BEGIN Dataset content

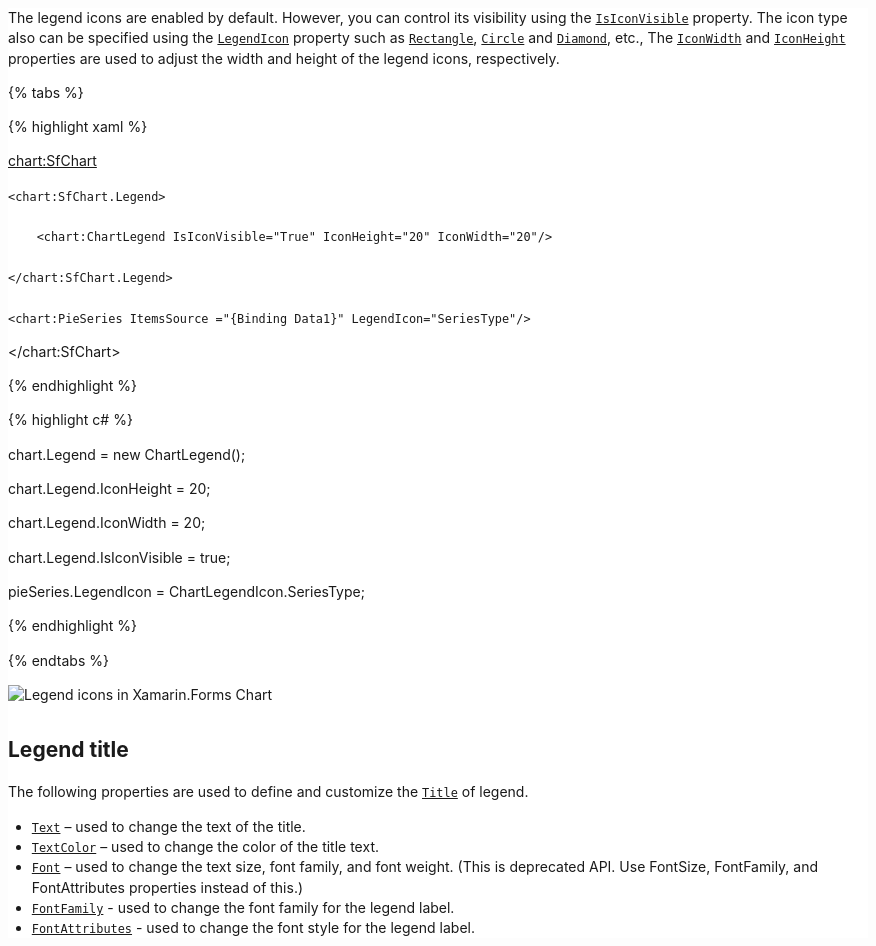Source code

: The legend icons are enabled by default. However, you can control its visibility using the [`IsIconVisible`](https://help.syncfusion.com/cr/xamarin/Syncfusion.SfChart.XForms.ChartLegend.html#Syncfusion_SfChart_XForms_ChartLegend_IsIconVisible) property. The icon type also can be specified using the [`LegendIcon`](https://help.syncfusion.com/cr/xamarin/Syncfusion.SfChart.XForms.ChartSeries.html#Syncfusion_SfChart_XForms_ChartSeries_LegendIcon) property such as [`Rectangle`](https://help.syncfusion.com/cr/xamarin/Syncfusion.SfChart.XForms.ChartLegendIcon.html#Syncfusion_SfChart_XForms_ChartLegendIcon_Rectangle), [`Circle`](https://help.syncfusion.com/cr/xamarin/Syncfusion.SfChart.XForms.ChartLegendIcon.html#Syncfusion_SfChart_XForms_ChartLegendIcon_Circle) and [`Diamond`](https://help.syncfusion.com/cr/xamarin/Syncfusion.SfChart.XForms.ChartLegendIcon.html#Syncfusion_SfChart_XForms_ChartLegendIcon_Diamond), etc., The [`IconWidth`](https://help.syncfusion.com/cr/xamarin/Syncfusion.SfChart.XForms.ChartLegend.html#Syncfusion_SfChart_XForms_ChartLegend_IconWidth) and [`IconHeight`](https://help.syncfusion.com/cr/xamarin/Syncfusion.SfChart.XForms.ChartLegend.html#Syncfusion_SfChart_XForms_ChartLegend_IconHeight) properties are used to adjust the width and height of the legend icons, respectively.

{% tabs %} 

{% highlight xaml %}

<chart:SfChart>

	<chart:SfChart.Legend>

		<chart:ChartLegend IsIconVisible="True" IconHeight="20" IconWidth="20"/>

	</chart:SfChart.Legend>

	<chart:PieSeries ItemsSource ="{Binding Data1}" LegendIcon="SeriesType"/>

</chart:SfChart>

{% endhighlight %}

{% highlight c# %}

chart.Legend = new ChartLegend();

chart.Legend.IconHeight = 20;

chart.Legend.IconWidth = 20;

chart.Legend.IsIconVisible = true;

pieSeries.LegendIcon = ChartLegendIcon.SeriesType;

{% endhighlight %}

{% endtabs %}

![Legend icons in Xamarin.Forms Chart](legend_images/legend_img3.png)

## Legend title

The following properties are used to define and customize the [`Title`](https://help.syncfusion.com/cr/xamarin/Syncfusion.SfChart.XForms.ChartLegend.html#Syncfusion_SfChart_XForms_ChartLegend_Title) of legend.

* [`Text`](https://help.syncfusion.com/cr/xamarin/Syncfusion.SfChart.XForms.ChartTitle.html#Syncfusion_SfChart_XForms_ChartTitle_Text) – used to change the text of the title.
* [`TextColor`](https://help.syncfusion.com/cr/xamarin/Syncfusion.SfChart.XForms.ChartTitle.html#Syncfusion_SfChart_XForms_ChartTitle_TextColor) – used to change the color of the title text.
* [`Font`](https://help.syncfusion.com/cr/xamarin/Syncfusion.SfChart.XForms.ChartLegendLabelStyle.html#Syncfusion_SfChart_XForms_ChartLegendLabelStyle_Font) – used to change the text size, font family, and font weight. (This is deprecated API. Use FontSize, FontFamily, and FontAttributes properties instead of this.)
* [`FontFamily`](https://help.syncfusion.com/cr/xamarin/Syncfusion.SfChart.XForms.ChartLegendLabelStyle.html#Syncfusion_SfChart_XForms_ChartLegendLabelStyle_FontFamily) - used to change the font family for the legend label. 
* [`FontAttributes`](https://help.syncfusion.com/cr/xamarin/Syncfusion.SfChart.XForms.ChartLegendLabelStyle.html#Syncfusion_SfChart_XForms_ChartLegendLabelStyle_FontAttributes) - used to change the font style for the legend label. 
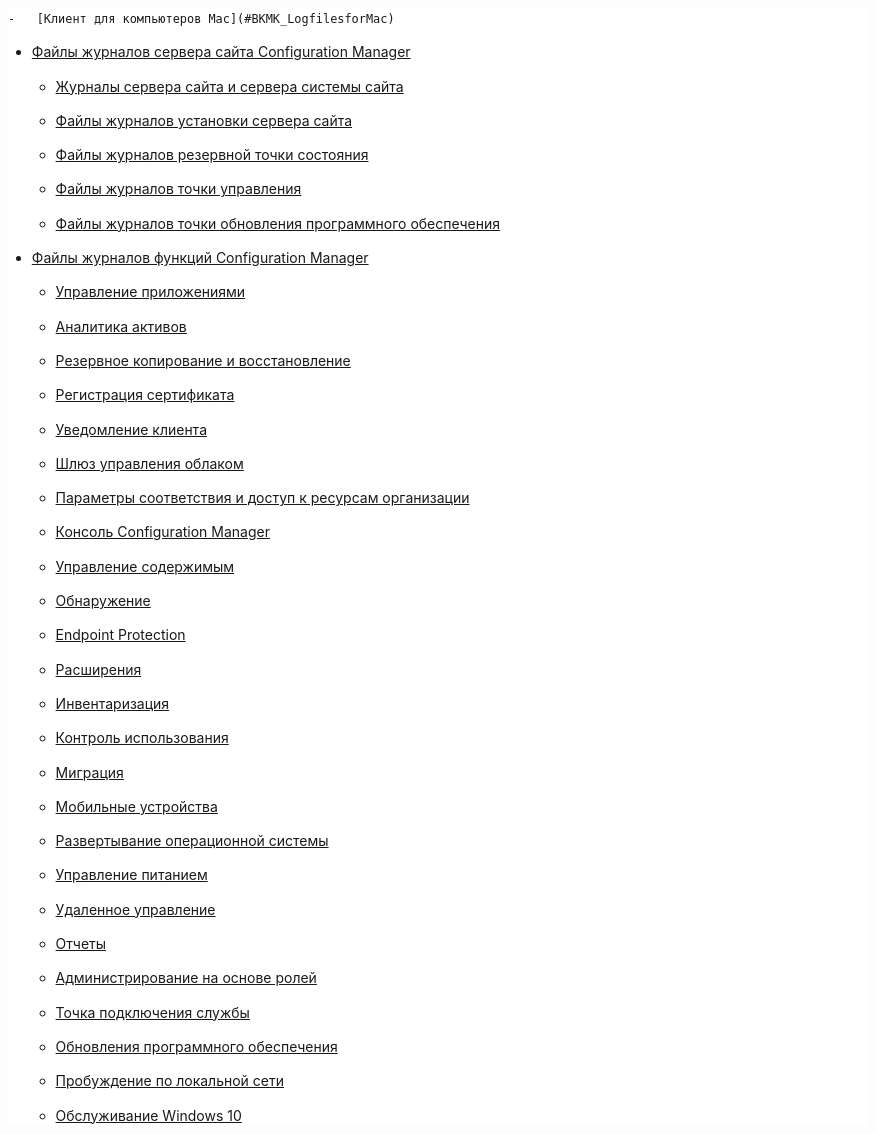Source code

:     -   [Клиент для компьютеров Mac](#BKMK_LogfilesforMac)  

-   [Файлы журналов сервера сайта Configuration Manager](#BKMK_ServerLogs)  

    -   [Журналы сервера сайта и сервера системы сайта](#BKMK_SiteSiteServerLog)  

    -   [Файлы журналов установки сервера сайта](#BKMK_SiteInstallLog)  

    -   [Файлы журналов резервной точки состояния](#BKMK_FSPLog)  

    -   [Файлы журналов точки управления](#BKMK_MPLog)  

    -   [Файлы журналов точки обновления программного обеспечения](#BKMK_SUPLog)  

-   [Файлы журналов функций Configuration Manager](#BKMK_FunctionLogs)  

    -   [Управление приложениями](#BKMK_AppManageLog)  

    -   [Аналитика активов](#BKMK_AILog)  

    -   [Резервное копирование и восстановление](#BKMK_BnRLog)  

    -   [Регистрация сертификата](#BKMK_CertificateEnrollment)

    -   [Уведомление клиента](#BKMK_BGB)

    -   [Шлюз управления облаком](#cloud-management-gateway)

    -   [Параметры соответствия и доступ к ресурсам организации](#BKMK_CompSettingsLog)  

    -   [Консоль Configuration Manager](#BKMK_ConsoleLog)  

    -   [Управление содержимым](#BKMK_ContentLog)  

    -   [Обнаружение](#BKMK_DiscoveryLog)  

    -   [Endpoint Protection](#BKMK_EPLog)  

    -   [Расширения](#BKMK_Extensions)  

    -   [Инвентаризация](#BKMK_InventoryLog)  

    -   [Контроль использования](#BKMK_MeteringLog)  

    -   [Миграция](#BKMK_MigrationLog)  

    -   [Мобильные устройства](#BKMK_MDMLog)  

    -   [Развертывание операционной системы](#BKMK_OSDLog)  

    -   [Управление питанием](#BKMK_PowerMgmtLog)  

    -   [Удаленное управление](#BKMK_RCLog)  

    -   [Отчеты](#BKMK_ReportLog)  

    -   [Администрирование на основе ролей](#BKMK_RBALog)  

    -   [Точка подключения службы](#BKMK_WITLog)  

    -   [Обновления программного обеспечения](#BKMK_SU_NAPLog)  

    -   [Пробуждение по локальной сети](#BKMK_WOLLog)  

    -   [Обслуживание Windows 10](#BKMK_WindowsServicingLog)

END Dataset content

» **What to do**
Put the lines of the items above, from the line containing "для компьютеров Mac](#BKMK_LogfilesforMac)" through the line containing "сервера системы сайта](#BKMK_SiteSiteServerLog)", into a numbered list, leaving out blank lines.

» **Task output**
1. :     -   [Клиент для компьютеров Mac](#BKMK_LogfilesforMac)  
2. -   [Файлы журналов сервера сайта Configuration Manager](#BKMK_ServerLogs)  
3.     -   [Журналы сервера сайта и сервера системы сайта](#BKMK_SiteSiteServerLog)  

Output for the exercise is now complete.